[Your task] Please rewrite the material below, swapping every "chart" for "graph" and leaving everything else unchanged. Leave the pictures out of your answer.

[Dataset entries]
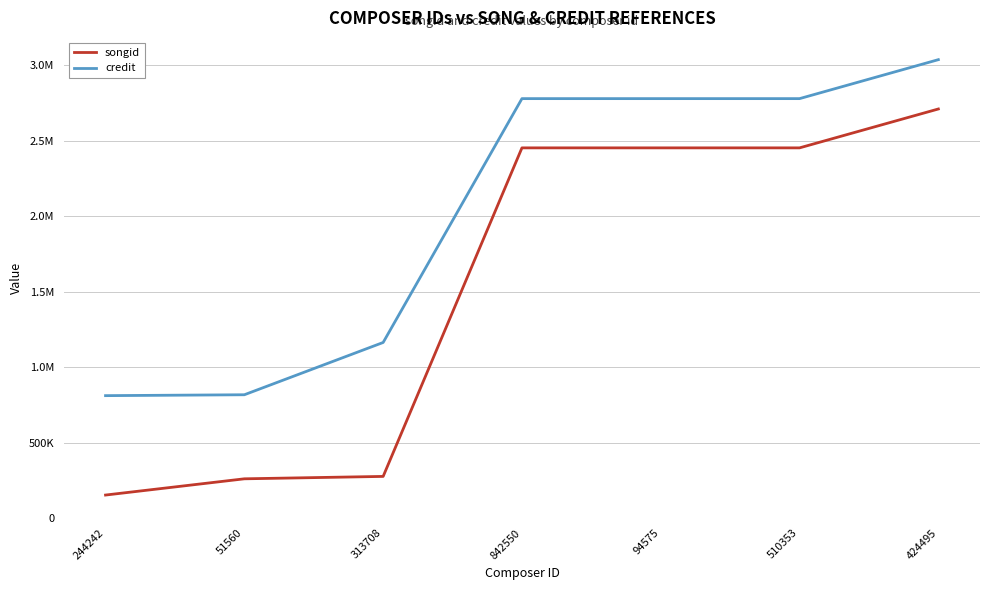

What are all the series names shown in the legend?

songid, credit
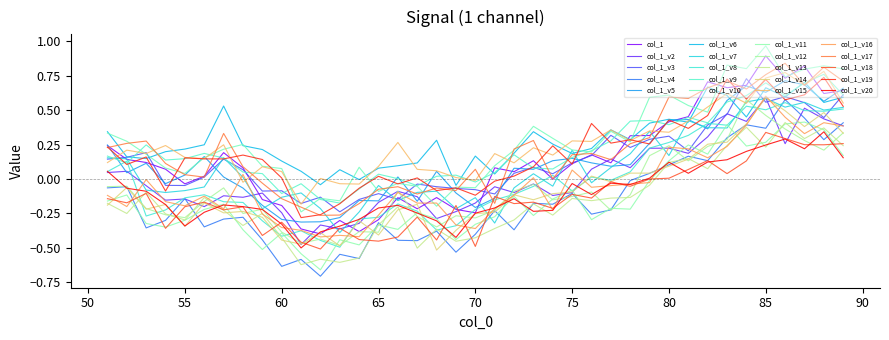

Does the chart display data point markers on the line(s)?

No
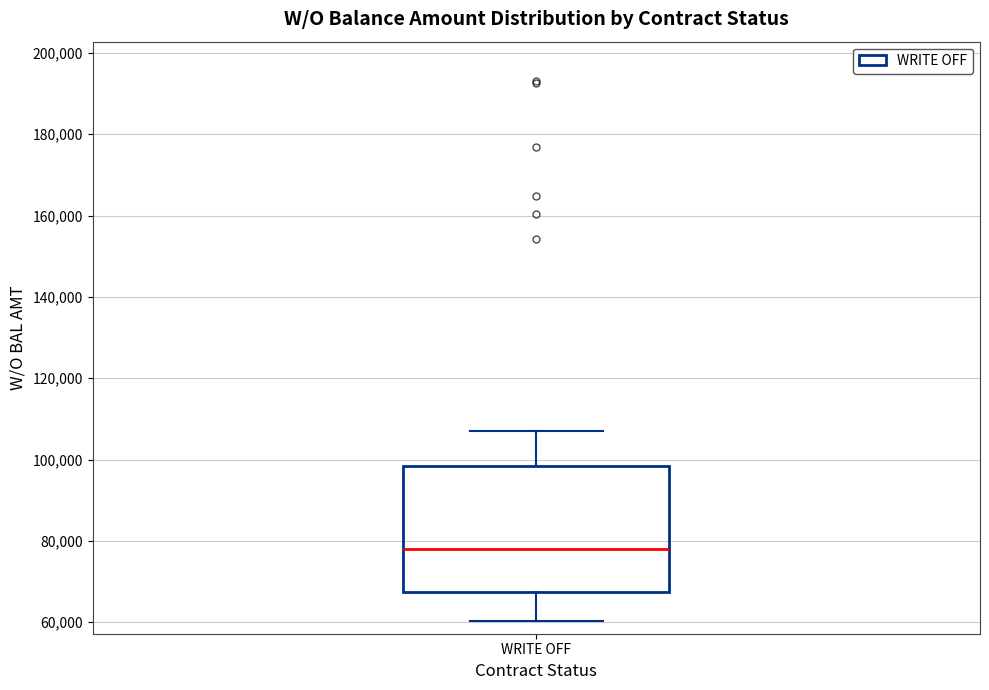

Transcribe this box plot: give where the median line is, the range the box spans, and where the two whiskers end, as read against the y-axis. The values are not printed on the chart, so give them approximately, as read against the axis.

median 78000, box 68000 to 98000, whiskers 60000 to 108000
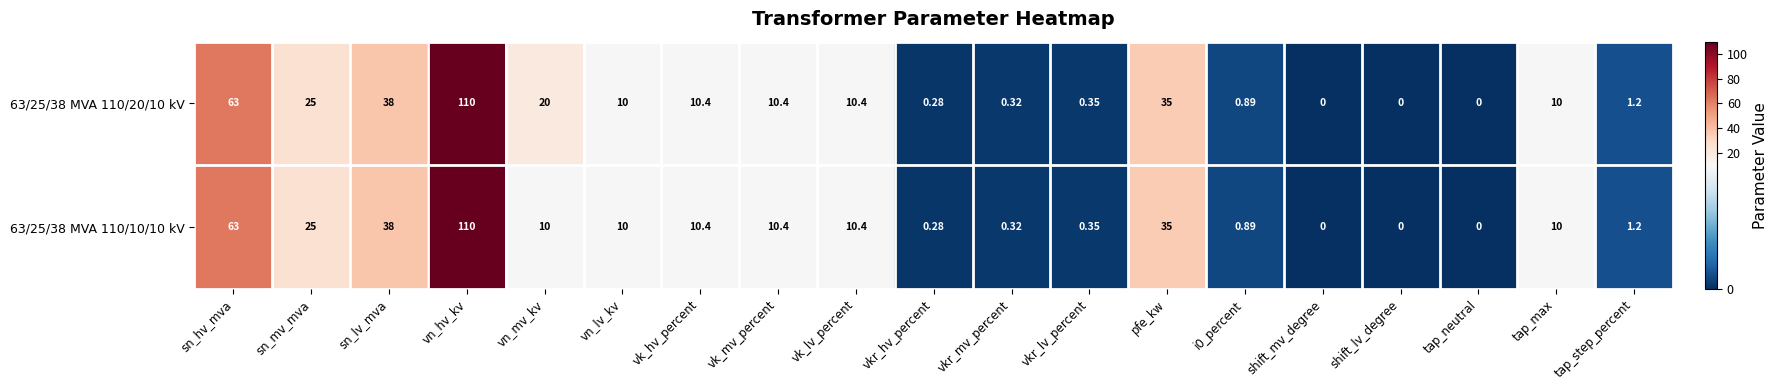

How many categories are shown in the chart?

19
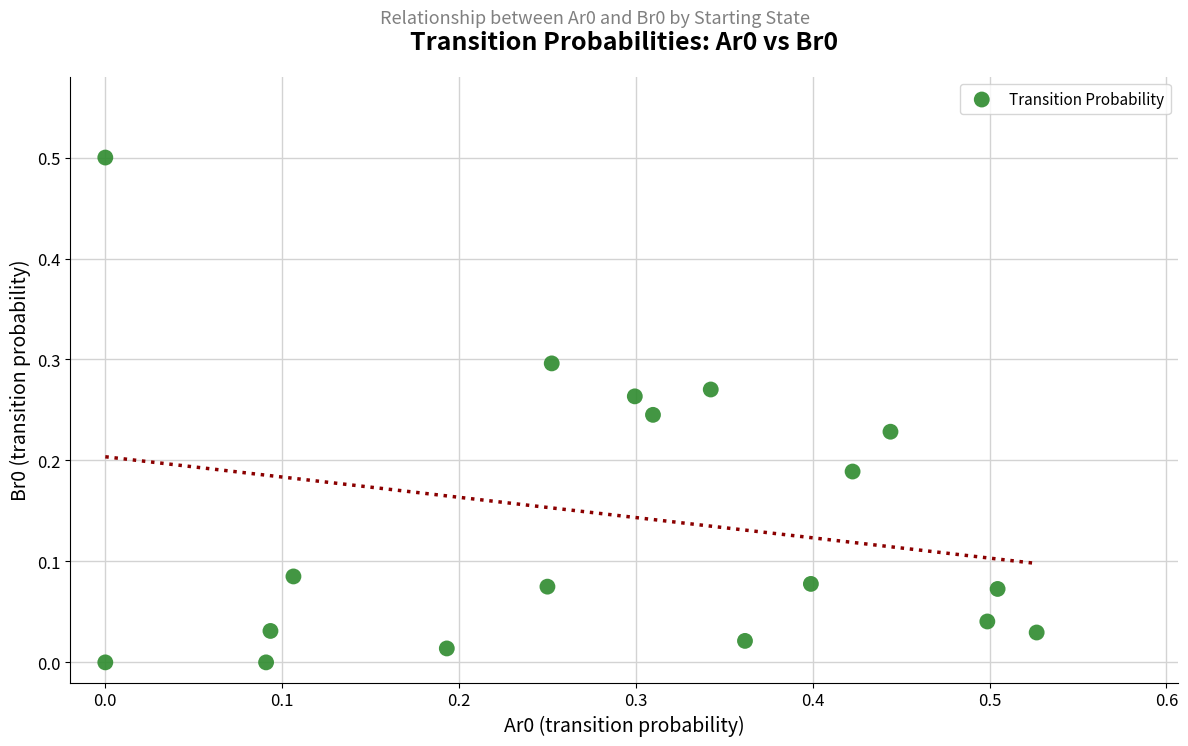

What is the range of X values (max minus min)?

0.5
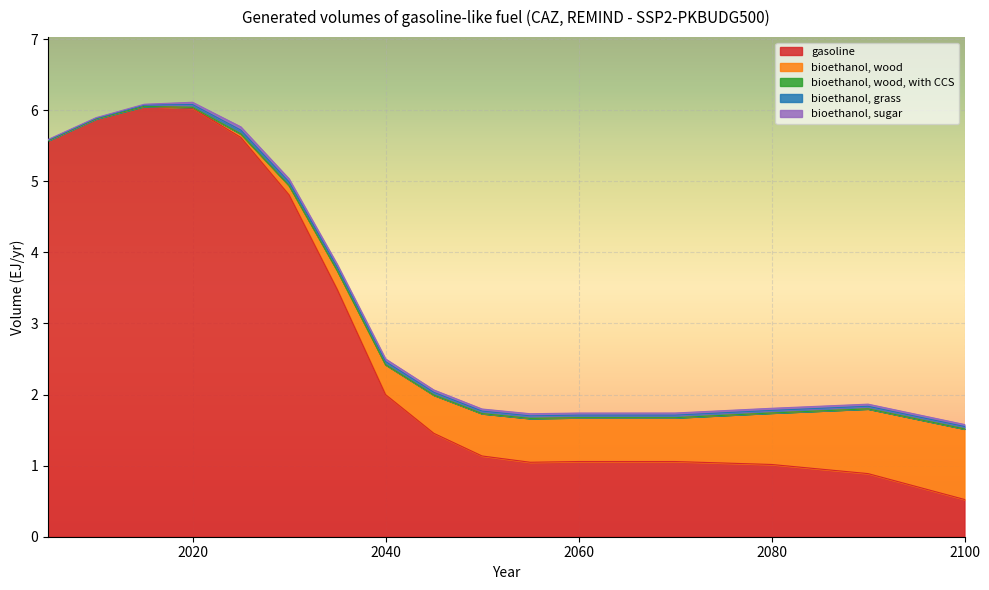

Does the chart display data point markers on the line(s)?

No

[Exercise solution]
What are all the series names shown in the legend?

songid, credit

Does the graph display data point markers on the line(s)?

No

Transcribe this box plot: give where the median line is, the range the box spans, and where the two whiskers end, as read against the y-axis. The values are not printed on the graph, so give them approximately, as read against the axis.

median 78000, box 68000 to 98000, whiskers 60000 to 108000

How many categories are shown in the graph?

19

What is the range of X values (max minus min)?

0.5

Does the graph display data point markers on the line(s)?

No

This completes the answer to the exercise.